[Data items]
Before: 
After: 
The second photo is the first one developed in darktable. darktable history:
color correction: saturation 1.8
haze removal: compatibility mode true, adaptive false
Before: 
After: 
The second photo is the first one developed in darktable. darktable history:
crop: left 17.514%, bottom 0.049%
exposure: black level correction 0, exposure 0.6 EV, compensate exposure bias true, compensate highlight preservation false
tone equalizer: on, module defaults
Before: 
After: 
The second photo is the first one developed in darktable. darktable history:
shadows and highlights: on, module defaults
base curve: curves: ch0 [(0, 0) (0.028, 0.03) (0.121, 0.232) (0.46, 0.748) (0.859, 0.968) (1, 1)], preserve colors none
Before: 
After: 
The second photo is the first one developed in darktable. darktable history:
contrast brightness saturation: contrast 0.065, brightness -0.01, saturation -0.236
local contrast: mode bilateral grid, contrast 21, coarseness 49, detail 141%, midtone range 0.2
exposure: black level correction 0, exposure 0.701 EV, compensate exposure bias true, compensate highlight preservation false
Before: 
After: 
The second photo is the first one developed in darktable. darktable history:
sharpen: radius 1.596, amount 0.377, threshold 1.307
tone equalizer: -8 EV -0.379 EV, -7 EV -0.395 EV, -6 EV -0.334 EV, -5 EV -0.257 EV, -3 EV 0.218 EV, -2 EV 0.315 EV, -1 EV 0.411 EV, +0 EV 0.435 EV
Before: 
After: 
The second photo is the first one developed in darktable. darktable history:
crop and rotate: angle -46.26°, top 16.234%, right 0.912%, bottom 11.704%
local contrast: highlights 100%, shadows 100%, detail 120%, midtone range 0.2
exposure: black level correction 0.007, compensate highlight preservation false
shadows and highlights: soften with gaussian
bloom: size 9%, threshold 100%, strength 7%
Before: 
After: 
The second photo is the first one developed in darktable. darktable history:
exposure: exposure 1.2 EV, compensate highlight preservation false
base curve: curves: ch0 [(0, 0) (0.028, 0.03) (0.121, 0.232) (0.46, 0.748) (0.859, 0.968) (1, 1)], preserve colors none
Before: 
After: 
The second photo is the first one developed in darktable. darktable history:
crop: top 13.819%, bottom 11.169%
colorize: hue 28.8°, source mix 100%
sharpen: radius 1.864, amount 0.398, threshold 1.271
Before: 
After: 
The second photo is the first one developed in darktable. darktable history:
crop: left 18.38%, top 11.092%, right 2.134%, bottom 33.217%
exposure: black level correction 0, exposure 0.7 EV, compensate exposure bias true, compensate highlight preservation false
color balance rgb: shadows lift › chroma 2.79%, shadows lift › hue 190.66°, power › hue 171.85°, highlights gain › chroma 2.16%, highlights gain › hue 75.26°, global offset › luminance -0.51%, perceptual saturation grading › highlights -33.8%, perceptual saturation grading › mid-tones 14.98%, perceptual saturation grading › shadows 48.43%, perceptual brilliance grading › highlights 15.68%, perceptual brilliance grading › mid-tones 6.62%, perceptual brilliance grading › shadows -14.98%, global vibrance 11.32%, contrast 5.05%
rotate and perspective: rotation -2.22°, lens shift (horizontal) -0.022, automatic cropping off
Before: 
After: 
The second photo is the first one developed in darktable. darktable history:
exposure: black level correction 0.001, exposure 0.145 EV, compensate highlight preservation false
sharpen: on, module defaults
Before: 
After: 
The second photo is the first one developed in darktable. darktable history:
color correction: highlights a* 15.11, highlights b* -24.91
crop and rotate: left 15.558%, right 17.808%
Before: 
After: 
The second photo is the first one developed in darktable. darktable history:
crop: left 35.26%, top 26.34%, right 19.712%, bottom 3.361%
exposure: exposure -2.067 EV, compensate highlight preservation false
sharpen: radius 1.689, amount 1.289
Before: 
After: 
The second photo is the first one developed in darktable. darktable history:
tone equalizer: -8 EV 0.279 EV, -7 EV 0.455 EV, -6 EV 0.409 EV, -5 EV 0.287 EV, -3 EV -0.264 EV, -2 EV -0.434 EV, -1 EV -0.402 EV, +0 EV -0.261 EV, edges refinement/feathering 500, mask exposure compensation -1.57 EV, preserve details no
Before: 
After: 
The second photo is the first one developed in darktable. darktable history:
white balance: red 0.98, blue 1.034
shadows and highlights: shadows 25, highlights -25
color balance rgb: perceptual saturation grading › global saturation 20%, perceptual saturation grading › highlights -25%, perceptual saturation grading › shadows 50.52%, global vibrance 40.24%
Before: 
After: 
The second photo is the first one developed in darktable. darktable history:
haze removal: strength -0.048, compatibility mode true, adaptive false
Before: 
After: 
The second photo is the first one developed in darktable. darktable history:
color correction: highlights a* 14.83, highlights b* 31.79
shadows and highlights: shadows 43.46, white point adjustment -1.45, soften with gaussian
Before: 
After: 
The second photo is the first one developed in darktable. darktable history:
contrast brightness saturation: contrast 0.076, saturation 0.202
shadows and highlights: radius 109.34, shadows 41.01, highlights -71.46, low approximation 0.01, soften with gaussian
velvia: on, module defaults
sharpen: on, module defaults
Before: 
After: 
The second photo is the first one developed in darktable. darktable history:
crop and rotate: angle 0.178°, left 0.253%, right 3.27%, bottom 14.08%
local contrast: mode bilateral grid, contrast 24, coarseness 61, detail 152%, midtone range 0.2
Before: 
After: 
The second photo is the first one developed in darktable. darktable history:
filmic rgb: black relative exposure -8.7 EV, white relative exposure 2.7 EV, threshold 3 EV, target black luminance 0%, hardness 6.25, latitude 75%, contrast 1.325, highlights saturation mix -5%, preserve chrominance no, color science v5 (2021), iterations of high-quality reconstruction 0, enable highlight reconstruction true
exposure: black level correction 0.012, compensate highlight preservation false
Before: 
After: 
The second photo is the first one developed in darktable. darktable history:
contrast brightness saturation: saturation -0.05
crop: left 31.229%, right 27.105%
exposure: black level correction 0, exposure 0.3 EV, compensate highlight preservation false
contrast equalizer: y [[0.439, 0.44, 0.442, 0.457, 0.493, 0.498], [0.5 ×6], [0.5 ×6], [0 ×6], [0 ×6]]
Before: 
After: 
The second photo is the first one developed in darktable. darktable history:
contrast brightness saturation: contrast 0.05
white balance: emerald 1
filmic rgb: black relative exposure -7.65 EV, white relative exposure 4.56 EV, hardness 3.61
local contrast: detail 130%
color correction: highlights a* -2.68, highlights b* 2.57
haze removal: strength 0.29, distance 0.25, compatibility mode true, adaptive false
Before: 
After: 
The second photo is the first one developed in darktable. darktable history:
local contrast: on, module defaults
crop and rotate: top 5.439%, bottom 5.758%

# [TASK BRIEF]
Arrange the lines of the listing as a numbered list, starting at the first line and ending with the line that contains "haze removal: compatibility", both included. Leave out any blank lines.

# [RIGHT ANSWER]
1. Before: 
2. After: 
3. The second photo is the first one developed in darktable. darktable history:
4. color correction: saturation 1.8
5. haze removal: compatibility mode true, adaptive false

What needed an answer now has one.